__CHALLENGES__:
#1 Return the passage of the article on Western Australia's CCTV strategy from "Western Australia has" to "for governments globally.", copying it word for word.
#2 In one to three sentences, explain why the article on Western Australia's CCTV strategy presents the 2011 report by the WA Auditor General as support for the strategy.

Western Australia has released its State CCTV Strategy, setting out a vision for the shared use of integrated and compliant CCTV resources to enhance public safety and security in crime hotspots. The Strategy provides a framework for how the process will be achieved and in the future, face recognition and video analytics may be incorporated.

SHARING CCTV image streams is not without precedent but the State Government of Western Australia is taking this to another level, after unveiling plans for the state-wide integration of public and private CCTV resources in the interests of public safety and security by the end of 2017. It’s a bold vision that may well become a template, not just for other Australian states but for governments globally. 

Importantly, this strategy has evolved over a decade or more. WA’s Blue Iris State Register for CCTV Owners in 2009, the creation of CCTV guidelines in 2011 and a code of practice in 2012, the integration of multiple systems and the establishment of a control room in Mayfield to handle CHOGM in 2011, the commitment to integrated CCTV solutions in the 2013 state elections – all these have been signposts on the journey. There was further support along the way in the findings of a report published by the WA Auditor General in 2011, which concluded that “there is potential to realise greater benefits through better sharing and more strategic use of CCTV information by the WA Police and local governments”.

Key steps in the process of implementing the Strategy include establishing a State CCTV Strategy Secretariat and the CCTV Advisory Panel, developing CCTV criteria, guidelines and procedures, re-building the existing State CCTV Register, exploring a Mobile Video Sharing solution, conducting a feasibility study and pilot for the connected CCTV solution, undertaking a staged implementation of the connected CCTV solution, reviewing, amending and drafting existing legislation and a series of funding rounds. These will deliver grants for the installation or upgrade of CCTV solutions across the state. 

At the heart of the strategy is WA’s State CCTV Strategy Secretariat, to be part of WA Police, which will be responsible for executing the Strategy’s initiatives and will report to the Minister of Police. A CCTV Advisory Panel, comprising a chair from WA Police with membership expected to be comprised of representatives from government, peak bodies and industry, will also be established. It will be responsible for providing independent advice to the Minister on CCTV-related matters.

__SUPPLIED ENTRIES__:
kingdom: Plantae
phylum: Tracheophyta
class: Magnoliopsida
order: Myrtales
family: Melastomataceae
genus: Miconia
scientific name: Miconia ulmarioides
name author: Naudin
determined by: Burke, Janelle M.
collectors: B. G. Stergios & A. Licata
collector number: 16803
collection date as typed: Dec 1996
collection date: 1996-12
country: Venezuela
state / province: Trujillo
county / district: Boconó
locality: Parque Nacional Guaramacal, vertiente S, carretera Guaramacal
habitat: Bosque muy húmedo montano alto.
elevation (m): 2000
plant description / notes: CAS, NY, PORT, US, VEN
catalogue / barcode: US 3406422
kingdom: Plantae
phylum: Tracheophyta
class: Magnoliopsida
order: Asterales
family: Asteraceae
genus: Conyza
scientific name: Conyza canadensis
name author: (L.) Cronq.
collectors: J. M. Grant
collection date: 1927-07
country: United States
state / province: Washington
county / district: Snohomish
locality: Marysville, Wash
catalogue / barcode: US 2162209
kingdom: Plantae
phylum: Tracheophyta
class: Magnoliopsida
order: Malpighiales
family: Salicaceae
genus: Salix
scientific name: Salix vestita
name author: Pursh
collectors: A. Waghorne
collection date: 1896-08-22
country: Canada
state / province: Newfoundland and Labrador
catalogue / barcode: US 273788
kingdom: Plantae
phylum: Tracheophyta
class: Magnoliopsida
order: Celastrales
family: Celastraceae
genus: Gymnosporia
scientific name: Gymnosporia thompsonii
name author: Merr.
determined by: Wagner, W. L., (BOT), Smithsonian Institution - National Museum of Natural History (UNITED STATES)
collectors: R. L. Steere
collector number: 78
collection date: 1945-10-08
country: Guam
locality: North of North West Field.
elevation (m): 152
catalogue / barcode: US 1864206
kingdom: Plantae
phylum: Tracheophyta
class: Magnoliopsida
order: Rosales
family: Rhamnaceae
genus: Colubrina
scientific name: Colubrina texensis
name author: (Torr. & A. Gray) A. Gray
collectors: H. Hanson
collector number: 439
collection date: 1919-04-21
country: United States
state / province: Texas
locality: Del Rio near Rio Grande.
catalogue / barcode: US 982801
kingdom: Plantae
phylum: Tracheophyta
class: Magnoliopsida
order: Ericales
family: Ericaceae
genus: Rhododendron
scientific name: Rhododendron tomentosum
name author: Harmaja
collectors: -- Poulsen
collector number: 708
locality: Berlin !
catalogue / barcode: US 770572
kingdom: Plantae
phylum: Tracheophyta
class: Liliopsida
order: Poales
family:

__TASK-BY-TASK RESULTS__:
#1
Western Australia has released its State CCTV Strategy, setting out a vision for the shared use of integrated and compliant CCTV resources to enhance public safety and security in crime hotspots. The Strategy provides a framework for how the process will be achieved and in the future, face recognition and video analytics may be incorporated.

SHARING CCTV image streams is not without precedent but the State Government of Western Australia is taking this to another level, after unveiling plans for the state-wide integration of public and private CCTV resources in the interests of public safety and security by the end of 2017. It’s a bold vision that may well become a template, not just for other Australian states but for governments globally.

#2 The report concluded that "there is potential to realise greater benefits through better sharing and more strategic use of CCTV information by the WA Police and local governments." That finding supported the strategy's aim of sharing and integrating CCTV resources.